··· Excerpt provided

Being Authentic

“In the morning, after the rain, I headed for a rusting watchtower at the edge of the U.N. compound to see what water had done to the desert. Already frogs had emerged from subterranean slime chambers and filled the air with their calls, and in the trees starlings and doves with mad red eyes cooed and hollered. I was excited, too. The previous week had been hot and dust ridden, and a thousand years of pulverized earth seemed to scrape inside my eyelids. Clouds had been gathering in grand formations for days, but they always sailed out of Kenya dry and mute, only to be torn open by the ragged volcanoes on the horizon, above Uganda.”


Writer and journalist Neil Shae writes of his experience staying in the Kakuma refugee camp in Northwestern Kenya.  Established in 1991, the same year as the collapse of the Somali government and the ensuing civil war that continues to this day, Kakuma is one of many camps in Kenya that host displaced Somali refugees who fled their country due to the war.  Many Somalis have been in this camp for years, working, and having children that know no other life than that inside the camp.  One such child, Halima Aden, was born in Kakuma and along with her family “stood in long lines for water and had to barter for pots and pans and coal.  She drank PediaSure in the camp because she was underweight.  She grew accustomed to the taste and still drinks it.”


Resettlement of Somali refugees is handled by the U.S. State Department but voluntary agencies (VOLAGS) contract with the government to help in the process and given Minnesota has very active VOLAGS such as Lutheran Social Services, Catholic Charities, and World Relief Minnesota, a number of Somalis call Minnesota their home.  Halima is one such Somali having been in the US since leaving Kakuma at the age of 7.

While Halima’s refugee story is unfortunately not unique, what has happened to her in the last few months is anything but typical for a 19 year old university student.  Known by her friends as someone who consistently will “try things no one else will”, Halima entered the Miss Minnesota USA Pageant.  Not only did she compete, but Halima transformed the competition making national news when, in order to stay true to herself and her religious beliefs, she wore a Hajib and ‘burkini’ during the swimsuit portion of the competition.

Being a 19-year-old is hard enough with all of the peer pressure and Snapchat social media messages to conform and be like a Kardashian, yet here is a young Somali refugee girl taking on the decades-old established pageant industry swimsuit mainstay by staying fulling covered and wearing a Hajib which in today’s society could incite violence from the unfortunately growing number of those less tolerant of those holding her religious beliefs.

······

▶ **Exercise instructions**
1 – Write out the passage on Halima Aden word for word, everything from "While Halima’s refugee" down to "of the competition.".
2 – Answer these questions from the passage on Halima Aden, one line each:
(a) In what year was the Kakuma refugee camp established?
(b) At what age did Halima leave Kakuma?
(c) What did she wear during the swimsuit portion of the Miss Minnesota USA Pageant?

··· Dataset records

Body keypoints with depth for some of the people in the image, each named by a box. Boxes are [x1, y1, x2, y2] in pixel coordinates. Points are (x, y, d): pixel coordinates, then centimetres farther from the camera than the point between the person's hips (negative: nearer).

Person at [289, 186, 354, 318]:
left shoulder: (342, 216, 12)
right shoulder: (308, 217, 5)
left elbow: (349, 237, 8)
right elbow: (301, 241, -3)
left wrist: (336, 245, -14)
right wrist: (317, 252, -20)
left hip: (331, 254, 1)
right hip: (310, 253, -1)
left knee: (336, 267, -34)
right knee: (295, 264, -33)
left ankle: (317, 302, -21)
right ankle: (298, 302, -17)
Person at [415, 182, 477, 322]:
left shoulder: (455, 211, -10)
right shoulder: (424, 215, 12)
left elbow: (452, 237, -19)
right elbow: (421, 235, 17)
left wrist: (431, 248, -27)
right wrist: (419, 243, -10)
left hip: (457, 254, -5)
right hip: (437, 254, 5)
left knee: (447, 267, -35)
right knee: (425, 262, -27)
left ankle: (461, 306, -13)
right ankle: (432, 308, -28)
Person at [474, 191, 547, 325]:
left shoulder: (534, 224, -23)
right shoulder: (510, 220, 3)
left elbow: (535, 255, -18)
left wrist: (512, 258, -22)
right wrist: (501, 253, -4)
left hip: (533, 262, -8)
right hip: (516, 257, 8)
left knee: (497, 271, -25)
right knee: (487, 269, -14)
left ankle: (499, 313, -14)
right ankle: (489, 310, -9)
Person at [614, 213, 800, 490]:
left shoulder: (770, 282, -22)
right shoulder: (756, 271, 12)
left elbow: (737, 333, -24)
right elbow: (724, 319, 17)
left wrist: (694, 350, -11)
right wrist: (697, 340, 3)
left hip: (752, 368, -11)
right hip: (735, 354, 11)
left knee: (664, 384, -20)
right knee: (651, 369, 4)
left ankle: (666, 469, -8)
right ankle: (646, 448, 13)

······

▶ **Answers to the problems**
1 –
While Halima’s refugee story is unfortunately not unique, what has happened to her in the last few months is anything but typical for a 19 year old university student.  Known by her friends as someone who consistently will “try things no one else will”, Halima entered the Miss Minnesota USA Pageant.  Not only did she compete, but Halima transformed the competition making national news when, in order to stay true to herself and her religious beliefs, she wore a Hajib and ‘burkini’ during the swimsuit portion of the competition.

2 –
(a) 1991
(b) 7
(c) A Hajib and a 'burkini'